Psychoanalysis became very popular after World War II, particularly among Americans who became fixated on Freud’s notion of penis envy (the idea that a woman learns in girlhood that she lacks a penis and, to make up for her inability to get one, forms “masculine” ambitions, such as pursuing a career). Friedan argues that the problems regarding interpretations of Freud in the United States were two-fold. First, Americans had accepted Freud’s sexist, Victorian view of women, which characterized the most desirable women as child-like, nurturing, and solely dedicated to their roles as wives and mothers. Second, newer theories supposedly based on Freud’s ideas had turned popular notions about gender into supposedly scientifically-proven facts. Friedan illustrates how Freudian psychoanalysis, a supposedly objective field of study about human behavior that formed the basis of modern psychology, was largely influenced by sexist bias.
Using Freud’s letters to his future wife, Martha, as evidence, Friedan creates a portrait of Freud as a man who saw women as “childlike dolls.” These women existed only in relation to men’s love and to serve men’s needs. The women whom Freud viewed as nurturing and sexually appealing were infantile. On the other hand, he took only a platonic interest in women who had serious intellectual lives of their own. Freud’s view of women validated the feminine mystique by positing that career women were “unnatural” and envious of men.
Freud was particularly averse to philosopher John Stuart Mill’s views on “the woman question” because he believed that women’s increased activity outside of the home would turn them into men’s “competitors.” Equality between the sexes, he thought, would reduce a woman’s “tender attributes,” which sought to gratify a man’s every wish, just as his mother had gratified his as a boy, at the expense of his musically-gifted and ambitious sisters. Freud liked intellectual and ambitious women, “but they had no erotic attraction for him.” These were, for him, women of a “masculine cast” for whom “normal femininity” could only be achieved through the renunciation of “active goals of her own” in favor of those which pertained to her husband or her son.
Freud posited that it was through the birth of a son that a woman could satisfy her supposed desire for a penis—an envy which Freud believed tended to be projected onto her husband until she gave birth to the desired son. Of course, Freud’s view of women was impacted by the era in which he lived. His position, therefore, was that women were “biologically inferior to men.”
For Freud, his understanding of middle-class femininity was based on penis envy—his idea that when a little girl learns of the existence and significance of the penis and finds that she does not herself have one, she believes that she is at a great disadvantage, for which she must compensate. Thus, if a woman in analysis expressed a desire to pursue “an intellectual career,” it was merely a sublimation of her true desire for a penis.

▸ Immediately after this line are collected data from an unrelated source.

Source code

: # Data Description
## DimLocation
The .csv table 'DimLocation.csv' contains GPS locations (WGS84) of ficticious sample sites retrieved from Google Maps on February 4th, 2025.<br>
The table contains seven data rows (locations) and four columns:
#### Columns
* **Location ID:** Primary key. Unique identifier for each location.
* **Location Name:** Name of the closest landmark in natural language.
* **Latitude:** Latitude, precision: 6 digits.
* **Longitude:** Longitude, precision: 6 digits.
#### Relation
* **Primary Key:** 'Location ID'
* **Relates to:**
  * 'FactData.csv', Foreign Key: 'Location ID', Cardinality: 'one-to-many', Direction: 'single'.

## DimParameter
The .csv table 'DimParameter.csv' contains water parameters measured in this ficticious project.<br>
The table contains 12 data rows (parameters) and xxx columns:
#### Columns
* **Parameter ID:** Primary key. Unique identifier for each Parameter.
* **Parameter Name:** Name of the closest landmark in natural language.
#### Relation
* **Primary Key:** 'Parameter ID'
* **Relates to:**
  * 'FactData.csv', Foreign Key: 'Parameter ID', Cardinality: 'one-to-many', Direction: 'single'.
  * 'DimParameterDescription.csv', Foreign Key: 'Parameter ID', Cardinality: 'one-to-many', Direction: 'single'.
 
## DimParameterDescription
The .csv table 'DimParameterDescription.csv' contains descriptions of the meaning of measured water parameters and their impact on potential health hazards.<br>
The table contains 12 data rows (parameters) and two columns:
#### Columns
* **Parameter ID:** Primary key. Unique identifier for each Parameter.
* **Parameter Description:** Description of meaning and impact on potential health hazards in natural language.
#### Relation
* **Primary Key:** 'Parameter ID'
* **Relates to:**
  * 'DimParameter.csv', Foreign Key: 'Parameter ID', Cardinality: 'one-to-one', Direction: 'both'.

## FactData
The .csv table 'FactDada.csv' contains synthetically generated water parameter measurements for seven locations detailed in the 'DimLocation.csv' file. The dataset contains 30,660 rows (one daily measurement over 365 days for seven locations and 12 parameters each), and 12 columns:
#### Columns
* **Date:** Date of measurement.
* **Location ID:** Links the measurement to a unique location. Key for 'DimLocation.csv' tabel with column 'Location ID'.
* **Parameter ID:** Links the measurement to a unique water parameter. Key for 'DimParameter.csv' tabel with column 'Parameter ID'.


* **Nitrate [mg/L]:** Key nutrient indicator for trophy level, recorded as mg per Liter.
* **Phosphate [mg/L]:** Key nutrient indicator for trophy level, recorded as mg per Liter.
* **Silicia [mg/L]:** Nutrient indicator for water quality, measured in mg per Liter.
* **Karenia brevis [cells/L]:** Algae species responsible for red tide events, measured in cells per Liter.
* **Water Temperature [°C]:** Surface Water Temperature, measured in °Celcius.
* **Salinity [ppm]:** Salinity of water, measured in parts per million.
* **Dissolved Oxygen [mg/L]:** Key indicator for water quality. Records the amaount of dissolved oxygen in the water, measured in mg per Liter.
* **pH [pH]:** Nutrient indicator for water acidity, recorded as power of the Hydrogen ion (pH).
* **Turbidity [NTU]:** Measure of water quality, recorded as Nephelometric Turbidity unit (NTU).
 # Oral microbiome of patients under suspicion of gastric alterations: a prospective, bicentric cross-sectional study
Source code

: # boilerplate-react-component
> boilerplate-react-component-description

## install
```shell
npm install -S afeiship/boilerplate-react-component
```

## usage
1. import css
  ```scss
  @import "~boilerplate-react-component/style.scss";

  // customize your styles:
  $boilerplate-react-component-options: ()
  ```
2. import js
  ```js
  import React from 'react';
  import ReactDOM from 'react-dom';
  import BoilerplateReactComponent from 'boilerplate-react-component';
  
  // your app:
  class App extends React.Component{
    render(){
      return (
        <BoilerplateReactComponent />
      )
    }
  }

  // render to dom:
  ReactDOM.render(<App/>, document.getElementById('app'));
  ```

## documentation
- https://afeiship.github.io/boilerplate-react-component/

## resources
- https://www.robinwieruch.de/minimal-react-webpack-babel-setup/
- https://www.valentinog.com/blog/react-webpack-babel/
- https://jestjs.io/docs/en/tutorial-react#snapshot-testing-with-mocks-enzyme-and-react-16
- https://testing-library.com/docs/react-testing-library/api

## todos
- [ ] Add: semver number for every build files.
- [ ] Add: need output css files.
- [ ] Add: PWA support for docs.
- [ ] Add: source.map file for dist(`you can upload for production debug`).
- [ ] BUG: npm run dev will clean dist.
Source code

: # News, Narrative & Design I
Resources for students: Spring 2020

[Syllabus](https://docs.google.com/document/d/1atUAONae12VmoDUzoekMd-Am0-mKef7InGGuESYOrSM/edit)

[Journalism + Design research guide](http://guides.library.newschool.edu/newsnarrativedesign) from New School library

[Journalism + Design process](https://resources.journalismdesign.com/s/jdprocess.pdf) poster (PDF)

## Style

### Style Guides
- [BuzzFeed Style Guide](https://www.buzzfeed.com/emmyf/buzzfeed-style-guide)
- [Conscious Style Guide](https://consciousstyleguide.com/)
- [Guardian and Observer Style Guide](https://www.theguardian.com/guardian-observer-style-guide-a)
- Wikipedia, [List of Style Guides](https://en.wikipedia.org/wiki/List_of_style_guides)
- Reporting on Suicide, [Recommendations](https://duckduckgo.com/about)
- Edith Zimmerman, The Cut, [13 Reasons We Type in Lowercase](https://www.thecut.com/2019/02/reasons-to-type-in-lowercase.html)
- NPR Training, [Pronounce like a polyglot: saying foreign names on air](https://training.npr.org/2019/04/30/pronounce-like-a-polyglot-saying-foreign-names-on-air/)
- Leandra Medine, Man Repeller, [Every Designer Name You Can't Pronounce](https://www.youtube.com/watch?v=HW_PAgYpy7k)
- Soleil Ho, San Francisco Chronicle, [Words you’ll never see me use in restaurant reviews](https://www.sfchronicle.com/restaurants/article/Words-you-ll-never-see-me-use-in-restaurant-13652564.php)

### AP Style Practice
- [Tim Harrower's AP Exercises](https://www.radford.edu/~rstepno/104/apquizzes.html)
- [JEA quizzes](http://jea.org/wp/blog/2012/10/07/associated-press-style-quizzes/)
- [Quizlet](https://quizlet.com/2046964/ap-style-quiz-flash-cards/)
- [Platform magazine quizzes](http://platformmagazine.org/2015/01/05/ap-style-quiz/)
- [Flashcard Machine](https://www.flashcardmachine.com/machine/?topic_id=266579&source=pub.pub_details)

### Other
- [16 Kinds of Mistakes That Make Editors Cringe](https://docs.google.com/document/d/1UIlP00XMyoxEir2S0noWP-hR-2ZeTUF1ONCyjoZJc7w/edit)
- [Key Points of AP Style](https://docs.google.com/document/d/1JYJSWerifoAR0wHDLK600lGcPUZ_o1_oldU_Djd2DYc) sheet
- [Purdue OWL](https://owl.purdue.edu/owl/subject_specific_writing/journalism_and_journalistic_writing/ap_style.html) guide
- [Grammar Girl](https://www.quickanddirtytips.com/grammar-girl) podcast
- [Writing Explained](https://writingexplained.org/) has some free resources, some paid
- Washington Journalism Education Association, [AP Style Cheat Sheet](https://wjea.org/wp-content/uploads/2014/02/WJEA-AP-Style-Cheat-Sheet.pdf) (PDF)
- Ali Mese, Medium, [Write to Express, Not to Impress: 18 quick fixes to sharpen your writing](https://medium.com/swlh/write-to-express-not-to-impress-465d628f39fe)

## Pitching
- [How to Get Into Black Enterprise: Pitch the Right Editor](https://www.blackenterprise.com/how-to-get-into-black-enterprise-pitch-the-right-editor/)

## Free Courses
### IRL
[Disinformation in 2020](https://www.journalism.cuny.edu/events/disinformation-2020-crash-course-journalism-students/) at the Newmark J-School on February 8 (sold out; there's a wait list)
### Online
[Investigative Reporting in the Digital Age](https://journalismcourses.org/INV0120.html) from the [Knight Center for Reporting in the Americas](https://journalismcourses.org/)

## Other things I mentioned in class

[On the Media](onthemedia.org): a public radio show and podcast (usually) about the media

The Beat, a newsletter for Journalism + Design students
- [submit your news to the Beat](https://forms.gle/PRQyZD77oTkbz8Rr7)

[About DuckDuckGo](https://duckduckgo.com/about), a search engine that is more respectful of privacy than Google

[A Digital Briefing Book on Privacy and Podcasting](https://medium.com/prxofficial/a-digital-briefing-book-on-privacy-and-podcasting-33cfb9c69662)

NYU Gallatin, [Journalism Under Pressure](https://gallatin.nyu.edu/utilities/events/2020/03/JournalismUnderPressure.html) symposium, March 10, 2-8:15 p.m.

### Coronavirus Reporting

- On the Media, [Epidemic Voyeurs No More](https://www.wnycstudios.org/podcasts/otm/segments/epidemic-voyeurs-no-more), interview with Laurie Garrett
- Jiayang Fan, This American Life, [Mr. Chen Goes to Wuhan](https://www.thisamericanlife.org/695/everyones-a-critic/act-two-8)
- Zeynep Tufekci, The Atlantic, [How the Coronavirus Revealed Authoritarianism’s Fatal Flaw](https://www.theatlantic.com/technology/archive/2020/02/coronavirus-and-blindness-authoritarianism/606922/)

Freudian theory thus helped to validate the feminine mystique by convincing women that their active pursuits and ambitions were merely manifestations of penis envy. Thus, “the most advanced thinkers of [Friedan’s] time” elevated Victorian standards over the needs of the postwar era and encouraged women to embrace domesticity fully. Conversely, men were inclined to support women’s retreat into the home, since having female “competitors” triggered what Freud classified as “the castration complex,” or the fear of losing the penis to a woman with “penis envy.”
Like anthropology, psychoanalysis supported the notion that biology determined a woman’s social role, but Freud went further when he theorized that it was not merely what women’s bodies possessed which determined their roles, but also what they lacked. A woman who understood and accepted her deficiency devoted herself to her family. A woman who could not accept what was “missing” tried to make herself “masculine” through the pursuit of active, non-domestic goals. These pseudo-scientific ideas only served to reinforce the feminine mystique, portraying women who did not conform to prescribed notions of femininity as somehow perverse.
Psychoanalysis and Sexism ThemeTracker
Psychoanalysis and Sexism Quotes in The Feminine Mystique
The feminine mystique says that the highest value and the only commitment for women is the fulfillment of their own femininity. It says that the great mistake of Western culture, through most of its history, has been the undervaluation of femininity. It says that this femininity is so mysterious and intuitive and close to the creation and origin of life that man-made science may never be able to understand it. But however special and different, it is in no way inferior to the nature of man; it may even in certain respects be superior. The mistake, says the mystique, the root of women’s troubles in the past is that women envied men, women tried to be like men, instead of accepting their own nature, which can find fulfillment only in sexual passivity, male domination, and nurturing maternal love.
“Normal” femininity is achieved, however, only insofar as the woman finally renounces all active goals of her own, all her own “originality,” to identify and fulfill herself through the activities and goals of her husband, or son.
Girls who grew up playing baseball, baby-sitting, mastering geometry—almost independent enough, almost resourceful enough, to meet the problems of the fission-fusion era—were told by the most advanced thinkers of our time to go back and live their lives as if they were Noras, restricted to the doll’s house by Victorian prejudice. And their own respect and awe for the authority of science—anthropology, sociology, psychology share that authority now—kept them from questioning the feminine mystique.